Reproduce every line of the records below word for word, omitting the pictures.

::::

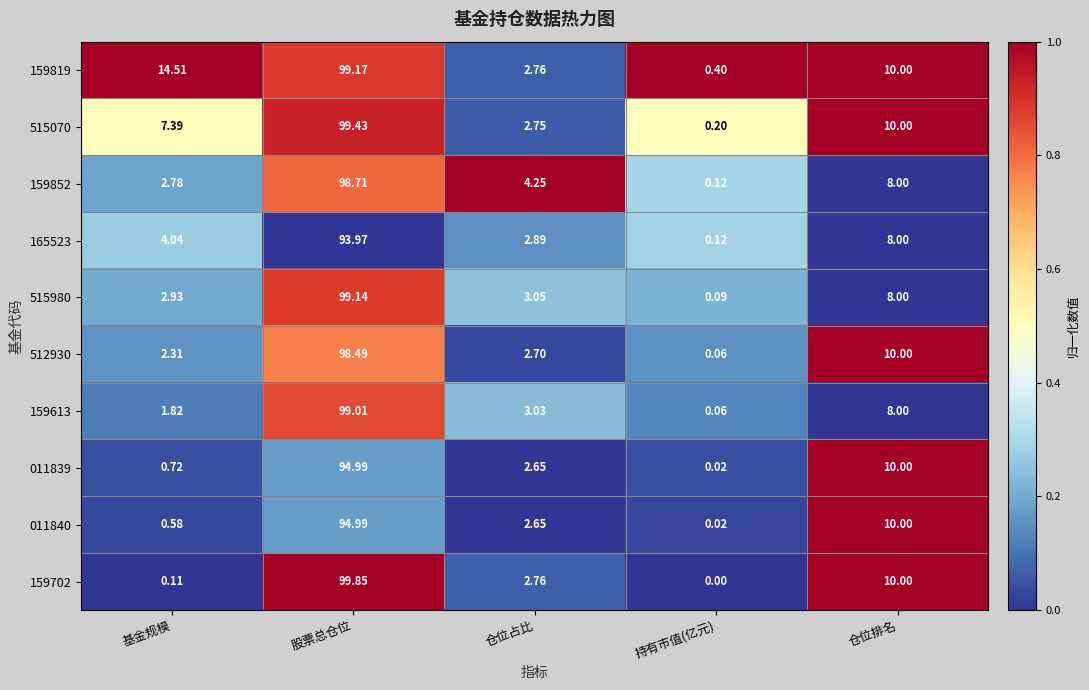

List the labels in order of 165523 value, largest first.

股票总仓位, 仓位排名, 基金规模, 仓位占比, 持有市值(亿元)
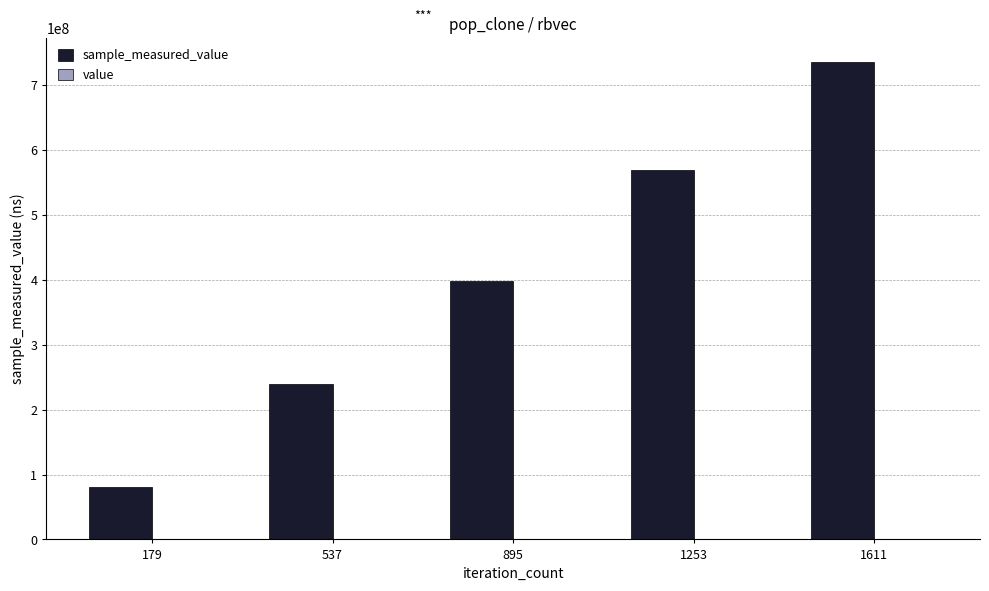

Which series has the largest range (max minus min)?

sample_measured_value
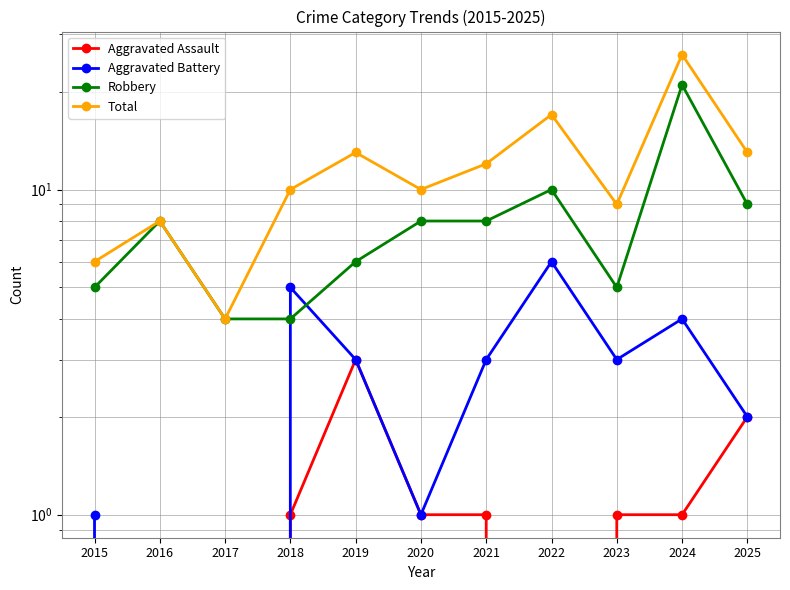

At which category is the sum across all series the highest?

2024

::::

§ **Reply**:
List the labels in order of 165523 value, largest first.

股票总仓位, 仓位排名, 基金规模, 仓位占比, 持有市值(亿元)

Which series has the largest range (max minus min)?

sample_measured_value

At which category is the sum across all series the highest?

2024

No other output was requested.